中級者以上におすすめのストラトキャスター
中級者以上におすすめのストラトキャスターを紹介します。
Fender American Ultra Stratocaster
Ultraシリーズは、フェンダーのUSA製ラインナップにおける新たなフラッグシップとして登場し、卓越したプレイヤー向けのハイエンドスペックが充実しています。独自のModern Dシェイプネックは、ミディアムジャンボフレットを備え、10〜14インチのコンパウンドラジアス指板を特徴としています。
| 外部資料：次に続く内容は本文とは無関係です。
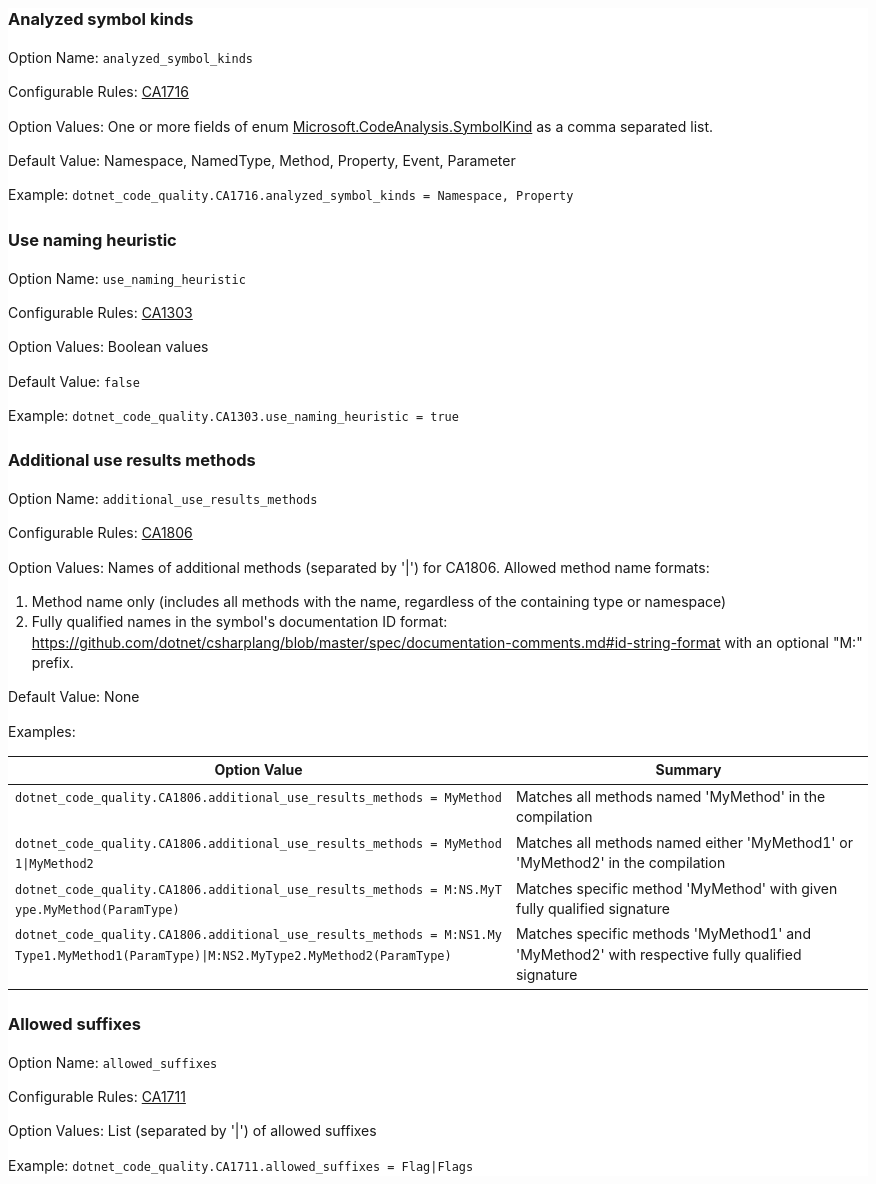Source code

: ### Analyzed symbol kinds

Option Name: `analyzed_symbol_kinds`

Configurable Rules: [CA1716](https://docs.microsoft.com/en-us/visualstudio/code-quality/CA1716)

Option Values: One or more fields of enum [Microsoft.CodeAnalysis.SymbolKind](https://roslynsourceindex.azurewebsites.net/#Microsoft.CodeAnalysis/Symbols/SymbolKind.cs,30fd9c0834bef6ff) as a comma separated list.

Default Value: Namespace, NamedType, Method, Property, Event, Parameter

Example: `dotnet_code_quality.CA1716.analyzed_symbol_kinds = Namespace, Property`

### Use naming heuristic
Option Name: `use_naming_heuristic`

Configurable Rules: [CA1303](https://docs.microsoft.com/en-us/visualstudio/code-quality/ca1303)

Option Values: Boolean values

Default Value: `false`

Example: `dotnet_code_quality.CA1303.use_naming_heuristic = true`

### Additional use results methods
Option Name: `additional_use_results_methods`

Configurable Rules: [CA1806](https://docs.microsoft.com/en-us/visualstudio/code-quality/CA1806)

Option Values: Names of additional methods (separated by '|') for CA1806.
Allowed method name formats:
  1. Method name only (includes all methods with the name, regardless of the containing type or namespace)
  2. Fully qualified names in the symbol's documentation ID format: https://github.com/dotnet/csharplang/blob/master/spec/documentation-comments.md#id-string-format
     with an optional "M:" prefix.

Default Value: None

Examples:

| Option Value | Summary |
| --- | --- |
|`dotnet_code_quality.CA1806.additional_use_results_methods = MyMethod` | Matches all methods named 'MyMethod' in the compilation
|`dotnet_code_quality.CA1806.additional_use_results_methods = MyMethod1\|MyMethod2` | Matches all methods named either 'MyMethod1' or 'MyMethod2' in the compilation
|`dotnet_code_quality.CA1806.additional_use_results_methods = M:NS.MyType.MyMethod(ParamType)` | Matches specific method 'MyMethod' with given fully qualified signature
|`dotnet_code_quality.CA1806.additional_use_results_methods = M:NS1.MyType1.MyMethod1(ParamType)\|M:NS2.MyType2.MyMethod2(ParamType)` | Matches specific methods 'MyMethod1' and 'MyMethod2' with respective fully qualified signature

### Allowed suffixes
Option Name: `allowed_suffixes`

Configurable Rules: [CA1711](https://docs.microsoft.com/visualstudio/code-quality/ca1711)

Option Values: List (separated by '|') of allowed suffixes

Example: `dotnet_code_quality.CA1711.allowed_suffixes = Flag|Flags`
このネックには丁寧なエッジのロールオフ加工が施され、ボディとネックヒール部には新しいコンター加工が採用されています。その結果、演奏時に体に完璧になじむような快適な弾き心地が実現されています。
また、新開発のUltra Noiseless Vintage Stratシングルコイルピックアップを3基搭載することにより、高出力でありながら透明感のある広いダイナミックレンジを備えたサウンドが得られます。S-1スイッチにより、ネックピックアップを常時ONにでき、より幅広いサウンドメイキングに対応しています。
MST1-STD/NJ
Momoseは、ディバイザーという長野県の楽器工場で活躍するシニアビルダーである百瀬恭夫氏によって設立された、知る人ぞ知る国産ギターブランドです。Momoseは、ジャパンブランドの国産フェンダー系ギターと同様に、高い品質で評価されています。フェンダー系ギターの音に関わる要素と製品としての効率性を分析し、伝統的な外観を保ちつつも、現代の音楽に適した改良が施されています。
Bacchus IMPERIAL PLD Ⅱ
「ハードロック好きにおすすめの一本。ストラトキャスタータイプのギターは時代やプレイヤーの好みに合わせてさまざまな仕様が存在し、その多様性が魅力です。こちらはMomoseと同じくディバイザーが手掛けるブランド、「バッカス」のGlobal Seriesで、海外生産のシリーズに属するギターです。HSHピックアップ構成により、音のバリエーションが増えるだけでなく、ノイズに強く出力も大きくなるため、ハードロックなどのジャンルに適したパワフルな音を実現します。
まとめ
今回は長い歴史を持ちながらも、今なお人気を誇るストラトキャスターについて解説しました。紹介したように、比較的安価に手に入るモデルもあるのでストラトキャスター特有のサウンドを体験したい人は購入してみるのもいいと思います。楽器のサウンドによって新しい世界が開けるかもしれません。